I know some Antarctic research stations (like McMurdo for example) still have connectivity restrictions depending on time-of-day, and I wouldn't be surprised if they also had mirrors of these sort of things, and/or dual-3090 rigs for llama.cpp in the off hours.

deevus · 6 months ago

I’m really interested in this space from an AI sovereignty pov. Is it feasible for SMB/SME to use a box like in the article to get offline analysis of their data? It doesn’t have the worry of sending it off to the cloud.

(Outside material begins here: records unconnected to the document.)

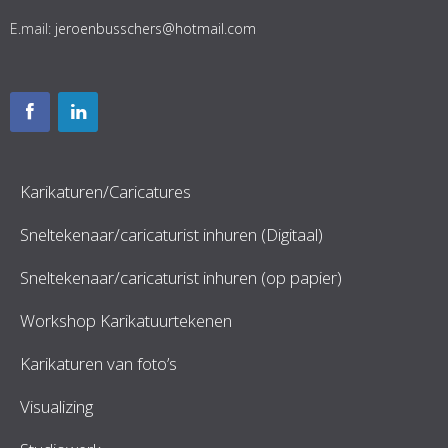
E.mail:
jeroenbusschers@hotmail.com
Karikaturen/Caricatures
Sneltekenaar/caricaturist inhuren (Digitaal)
Sneltekenaar/caricaturist inhuren (op papier)
Workshop Karikatuurtekenen
Karikaturen van foto’s
Visualizing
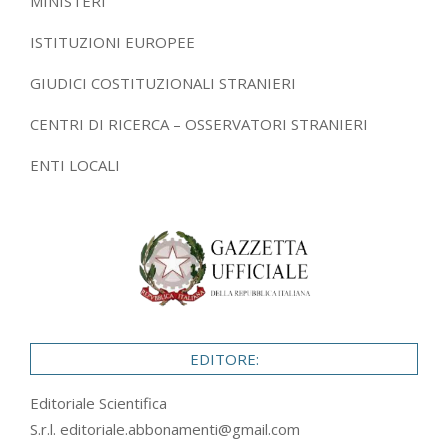
MINISTERI
ISTITUZIONI EUROPEE
GIUDICI COSTITUZIONALI STRANIERI
CENTRI DI RICERCA – OSSERVATORI STRANIERI
ENTI LOCALI
EDITORE:
Editoriale Scientifica
S.r.l.
editoriale.abbonamenti@gmail.com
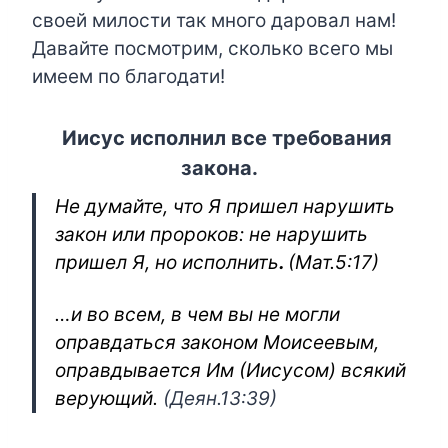
своей милости так много даровал нам!
Давайте посмотрим, сколько всего мы
имеем по благодати!
Иисус исполнил все требования
закона.
Не думайте, что Я пришел нарушить
закон или пророков: не нарушить
пришел Я, но исполнить
.
(
Мат.5:17
)
…и во всем, в чем вы не могли
оправдаться законом Моисеевым,
оправдывается Им
(Иисусом)
всякий
верующий.
(Деян.13:39)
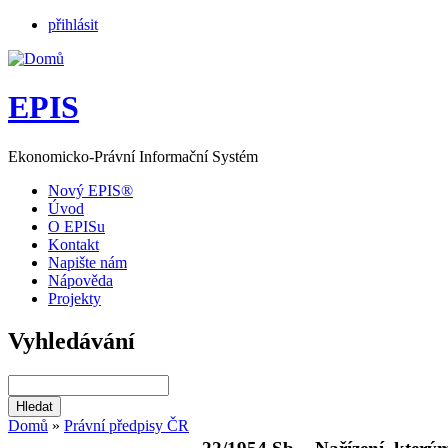
přihlásit
EPIS
Ekonomicko-Právní Informační Systém
Nový EPIS®
Úvod
O EPISu
Kontakt
Napište nám
Nápověda
Projekty
Vyhledávání
Domů
»
Právní předpisy ČR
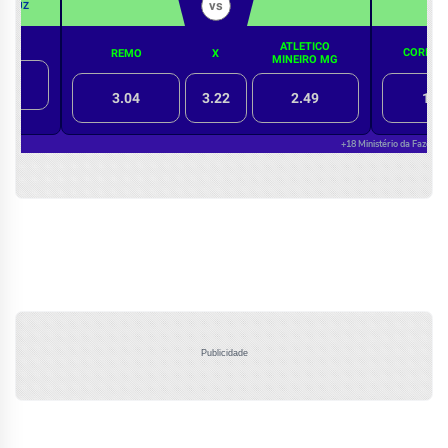
Publicidade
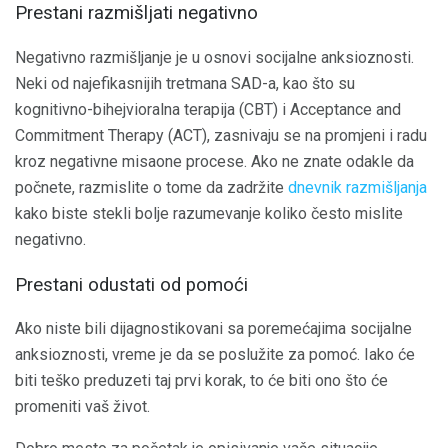
Prestani razmišljati negativno
Negativno razmišljanje je u osnovi socijalne anksioznosti.
Neki od najefikasnijih tretmana SAD-a, kao što su
kognitivno-bihejvioralna terapija (CBT) i Acceptance and
Commitment Therapy (ACT), zasnivaju se na promjeni i radu
kroz negativne misaone procese. Ako ne znate odakle da
počnete, razmislite o tome da zadržite
dnevnik razmišljanja
kako biste stekli bolje razumevanje koliko često mislite
negativno.
Prestani odustati od pomoći
Ako niste bili dijagnostikovani sa poremećajima socijalne
anksioznosti, vreme je da se poslužite za pomoć. Iako će
biti teško preduzeti taj prvi korak, to će biti ono što će
promeniti vaš život.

I wanted to speak with businesses in my local area but no one took me up on it.

ang_cire · 6 months ago

Yes, this is absolutely doable, and many companies are rolling their own ML models (I work with a MedTech company that does, in fact). LLMs are a little more involved, and you'd probably want something beefier than this (maybe a Framework Desktop cluster, if you're not wanting to get into rackmount stuff), but it's definitely feasible for companies to have their own offline LLMs and ML models.

Deleted Comment

gbolcer · 6 months ago

I was going to say you need an extension cable. My first dual 3090 build I had three issues. First was the pcie extension wouldn't support gen4, so I had to change to gen3 in the bios. Second issue was that depending on which slot, you couldn't get x16/x16 and it would drop to x16/x8 unless you had it configured right. Third, I finally gave up and just had the card resting first inside the case and then outside which if fan kicks up, it'll jiggle around, so I had to make some makeshift holder to keep the card sitting there.